The film, the story of the “Messalina of the North,” begins with the arranged marriage of young, innocent Catherine to Grand Duke Peter of Russia. Her parents, particularly her mother, are thrilled about the match, because it means that one day their daughter will be consort to the ruler of one of the world’s greatest empires. Count Alexey Razumovsky, the Russian ambassador, conveys the young bride-to-be and her family to Russia, and along the way, he falls in love with her. He has given Sophia the impression that her betrothed is handsome and noble, and Sophia is disappointed to see that her husband is little more than an eccentric, juvenile young man who is more concerned about his toy soldiers and playing at being a general than his upcoming marriage.

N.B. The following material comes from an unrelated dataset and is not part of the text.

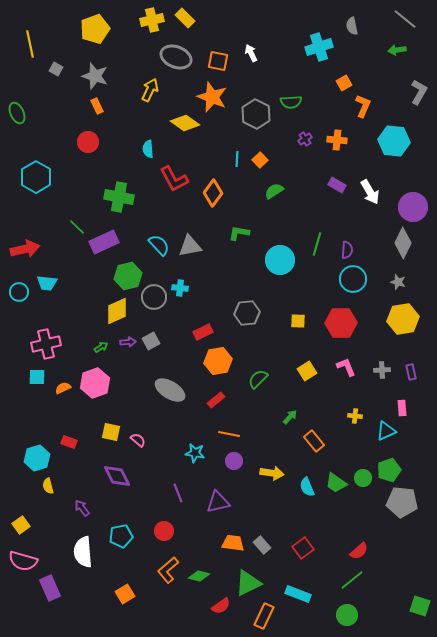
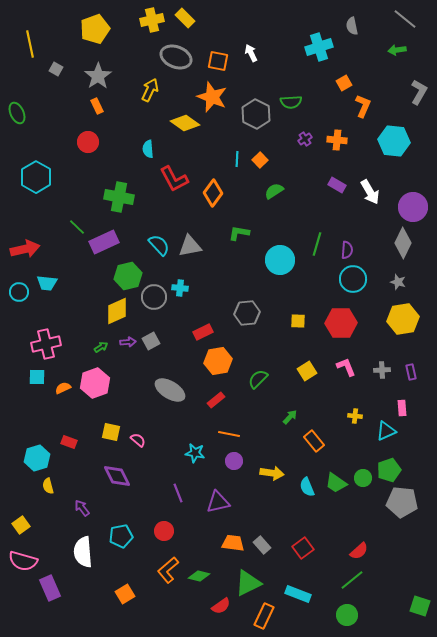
gray star at (95, 76): moved 3 px right; rotated 20 degrees clockwise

Nonetheless, the wedding takes place, and Empress Elizaveta makes it very clear to Sophia, now Catherine, that she needs to bear her husband a son and heir. When she sees that the young married couple dislike and avoid each other, the empress takes matters into her own hands and educates Catherine about what it means to be a grand duchess and a Russian wife. At about this point in time, Catherine and Alexey begin an affair, and soon enough, she bears a son and an heir for her husband.
After the empress dies, Peter and Catherine are crowned empress and emperor, and Peter begins to make the move to divorce Catherine so that he might marry his long-time mistress, even as the empire begins to crumble under his rule. Catherine takes her destiny in her own hands and stages a coup to take power away from her husband. The film implies that she took many lovers among the members of the army to win them over to her cause, and the film ends with her becoming sole empress of Russia.

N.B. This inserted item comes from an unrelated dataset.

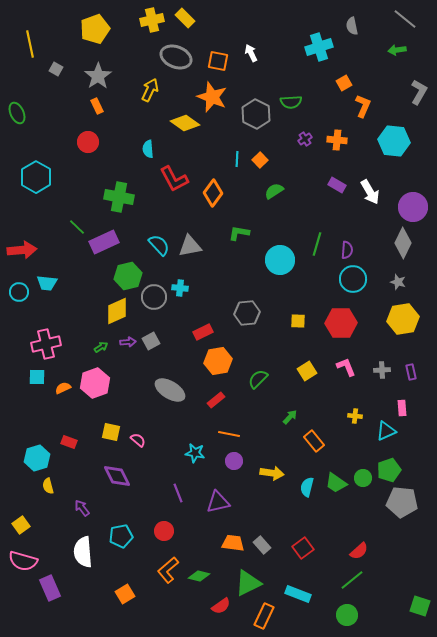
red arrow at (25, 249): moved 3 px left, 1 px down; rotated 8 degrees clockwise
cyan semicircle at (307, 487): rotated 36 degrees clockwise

Catherine is portrayed as a woman who had been a good, dutiful wife and daughter during most of her youth, but when she succumbs to her lust for Count Alexey, she becomes an entirely different woman. Her lust for power soon eclipses her lust for men, and it makes her into a cunning woman who uses feminine wiles to obtain what she wants. Dietrich, herself a sex symbol, portrays the change in Catherine’s character flawlessly as she grows from an innocent, obedient young girl into a confident woman who knows what she wants and takes it. The film itself is one of Dietrich’s most sexually suggestive, and there were many groups who decried its blatant portrayal of sexuality.

The set designs are of a more expressionistic nature, and they portray the sense of tradition that comes with the Russian Empire, but they also impart the growing conflict between Catherine and her husband. And yet, as can be inferred, the game that Catherine throws herself into is an old one, one that’s been part of Russian rule for centuries. In truth, Catherine is very much like Cersei Lannister. While audiences in the 1930s might have found the film to be disturbing with its portrayal of a woman who sees what she wants and takes it, I found it to be very enthralling, even if it took a lot of dramatic license.
One reply on “Classic Woman-centric Movie Review: “The Scarlet Empress””
Wow, it looks so gorgeous! And sounds like a more exciting version of Anna Karenina.